A disputa começou em outubro de 2023, quando uma coalizão bipartidária de 33 procuradores-gerais apresentou uma ação federal contra a Meta. O processo alegava que a companhia havia adotado decisões de design que incentivavam o uso excessivo das plataformas por jovens, além de coletar e utilizar irregularmente dados de crianças menores de 13 anos e fazer declarações enganosas sobre a segurança dos serviços.
O documento prevê o pagamento em parcelas destinadas aos estados ao longo de dez anos. Também estabelece US$ 75 milhões para custos de investigação e litígio e US$ 459,3 milhões relacionados a reivindicações envolvendo o caso Cambridge Analytica.
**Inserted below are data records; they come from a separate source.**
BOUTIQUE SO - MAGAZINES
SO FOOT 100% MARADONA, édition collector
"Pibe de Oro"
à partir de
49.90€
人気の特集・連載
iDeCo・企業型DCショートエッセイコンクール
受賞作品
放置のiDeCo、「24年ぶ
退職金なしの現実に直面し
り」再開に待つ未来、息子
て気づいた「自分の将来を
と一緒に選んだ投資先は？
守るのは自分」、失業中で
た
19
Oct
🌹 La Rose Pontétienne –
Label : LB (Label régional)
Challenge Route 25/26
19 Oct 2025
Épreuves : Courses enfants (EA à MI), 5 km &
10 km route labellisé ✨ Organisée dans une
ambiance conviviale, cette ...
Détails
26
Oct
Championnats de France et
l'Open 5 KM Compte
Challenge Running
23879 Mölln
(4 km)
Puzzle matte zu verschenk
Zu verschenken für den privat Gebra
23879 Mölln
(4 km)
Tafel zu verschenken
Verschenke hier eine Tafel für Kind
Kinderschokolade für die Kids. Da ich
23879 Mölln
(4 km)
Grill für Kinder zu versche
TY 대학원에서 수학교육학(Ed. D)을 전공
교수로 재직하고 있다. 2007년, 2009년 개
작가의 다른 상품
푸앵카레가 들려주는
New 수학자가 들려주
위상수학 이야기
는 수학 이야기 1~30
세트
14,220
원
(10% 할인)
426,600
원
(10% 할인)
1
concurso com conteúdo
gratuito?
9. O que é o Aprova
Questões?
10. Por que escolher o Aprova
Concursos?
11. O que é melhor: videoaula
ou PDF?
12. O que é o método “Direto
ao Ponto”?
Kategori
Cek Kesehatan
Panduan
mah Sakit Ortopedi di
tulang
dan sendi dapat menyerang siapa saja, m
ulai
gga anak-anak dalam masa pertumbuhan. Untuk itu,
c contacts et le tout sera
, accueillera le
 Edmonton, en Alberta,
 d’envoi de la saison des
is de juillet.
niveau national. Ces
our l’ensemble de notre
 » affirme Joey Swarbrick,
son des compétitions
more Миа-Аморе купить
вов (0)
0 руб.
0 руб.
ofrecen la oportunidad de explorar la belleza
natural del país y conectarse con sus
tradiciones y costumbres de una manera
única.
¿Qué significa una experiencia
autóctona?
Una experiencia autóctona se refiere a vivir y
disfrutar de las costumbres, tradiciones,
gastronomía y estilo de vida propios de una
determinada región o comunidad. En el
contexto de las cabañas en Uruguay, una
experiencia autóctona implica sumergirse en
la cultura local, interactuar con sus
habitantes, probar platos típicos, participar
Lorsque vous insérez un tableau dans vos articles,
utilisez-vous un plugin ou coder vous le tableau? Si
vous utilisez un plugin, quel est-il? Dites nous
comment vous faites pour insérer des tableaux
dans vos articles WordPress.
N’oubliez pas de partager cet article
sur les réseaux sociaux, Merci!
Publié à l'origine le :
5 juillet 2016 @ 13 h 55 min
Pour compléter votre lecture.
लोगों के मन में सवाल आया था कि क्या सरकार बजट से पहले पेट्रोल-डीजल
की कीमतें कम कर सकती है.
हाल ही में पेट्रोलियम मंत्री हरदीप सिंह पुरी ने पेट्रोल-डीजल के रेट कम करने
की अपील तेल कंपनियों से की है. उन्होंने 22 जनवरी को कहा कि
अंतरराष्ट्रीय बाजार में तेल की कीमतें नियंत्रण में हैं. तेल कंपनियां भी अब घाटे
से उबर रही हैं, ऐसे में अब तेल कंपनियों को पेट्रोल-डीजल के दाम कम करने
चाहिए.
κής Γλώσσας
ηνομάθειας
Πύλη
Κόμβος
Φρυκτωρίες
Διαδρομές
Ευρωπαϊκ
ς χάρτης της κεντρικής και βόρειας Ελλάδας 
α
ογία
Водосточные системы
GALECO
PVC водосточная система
A Procuradoria-Geral da Califórnia apresenta o acordo como de até US$ 17 bilhões.
O que muda no uso de crianças e adolescentes
Além dos pagamentos, a Meta concordou com mudanças voltadas aos usuários menores de 18 anos. Entre elas estão limite diário padrão de duas horas, bloqueio de acesso entre meia-noite e 6h, restrições a notificações durante a noite e o período escolar, retirada da exibição do número de curtidas e reações e proibição de filtros associados a procedimentos estéticos. Os adolescentes também deverão ter a opção de utilizar um feed não personalizado.